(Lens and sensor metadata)
========================

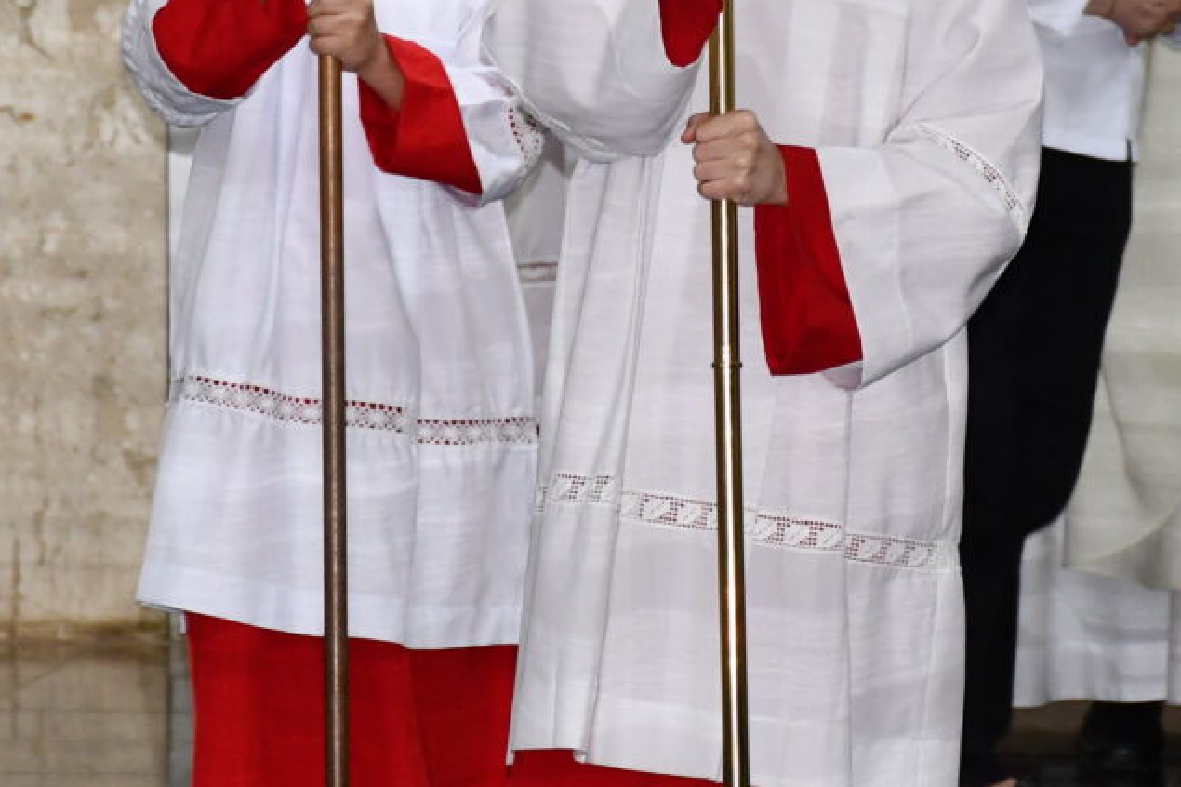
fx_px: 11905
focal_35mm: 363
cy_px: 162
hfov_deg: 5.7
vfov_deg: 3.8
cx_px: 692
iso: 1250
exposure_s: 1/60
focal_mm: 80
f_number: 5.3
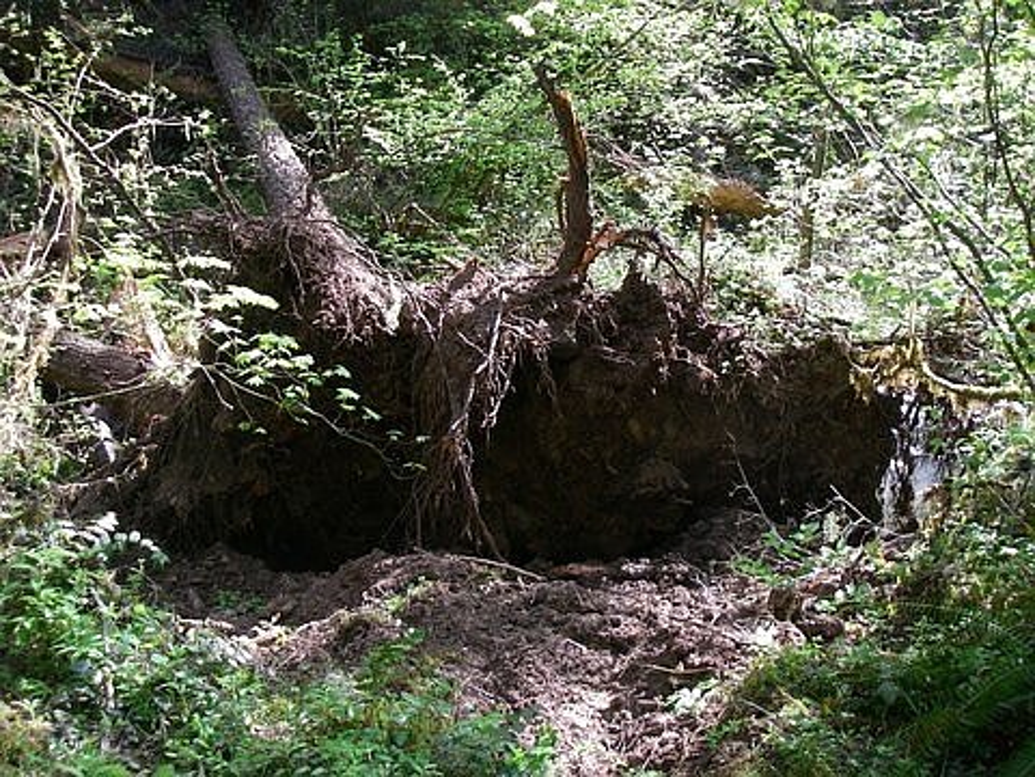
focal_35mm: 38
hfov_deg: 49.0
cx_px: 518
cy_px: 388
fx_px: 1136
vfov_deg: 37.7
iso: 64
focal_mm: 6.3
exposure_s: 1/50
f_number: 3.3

========================

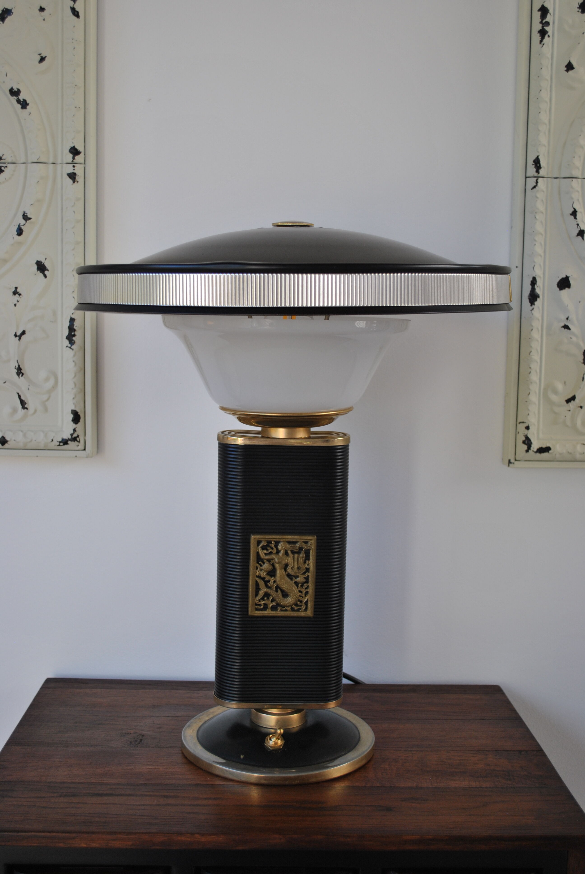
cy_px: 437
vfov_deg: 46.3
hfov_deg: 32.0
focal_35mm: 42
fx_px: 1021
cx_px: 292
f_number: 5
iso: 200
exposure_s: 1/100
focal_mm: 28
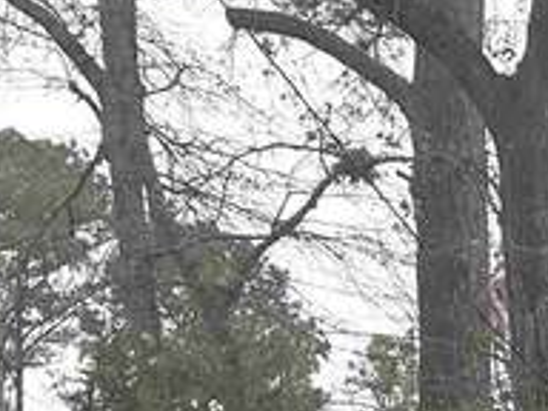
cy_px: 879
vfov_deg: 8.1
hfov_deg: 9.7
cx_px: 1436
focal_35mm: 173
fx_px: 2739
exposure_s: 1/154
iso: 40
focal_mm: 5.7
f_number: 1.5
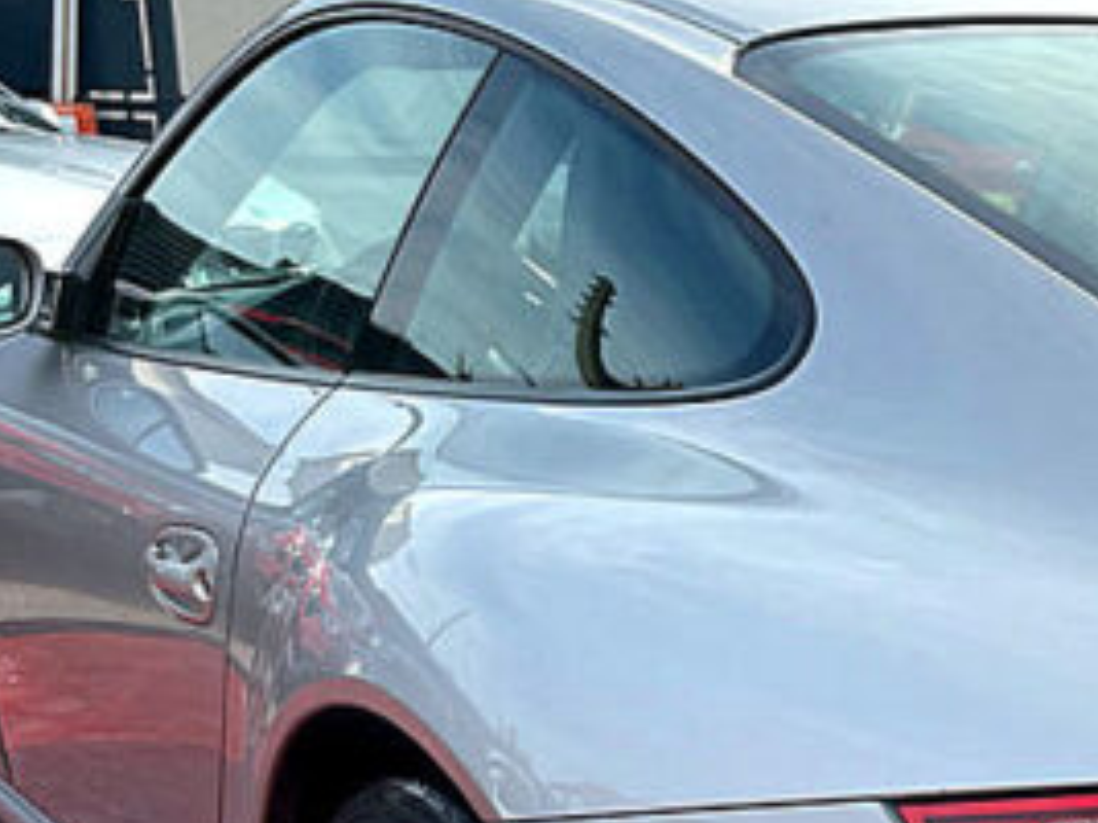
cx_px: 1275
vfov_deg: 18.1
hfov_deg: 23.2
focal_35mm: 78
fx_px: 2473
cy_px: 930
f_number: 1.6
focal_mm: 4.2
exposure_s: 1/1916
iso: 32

========================

Work instruction
Reproduce only the lines above, starting at the line with "hfov_deg: 49.0" and ending at the line with "f_number: 3.3", exactly as written.

Exercise output
hfov_deg: 49.0
cx_px: 518
cy_px: 388
fx_px: 1136
vfov_deg: 37.7
iso: 64
focal_mm: 6.3
exposure_s: 1/50
f_number: 3.3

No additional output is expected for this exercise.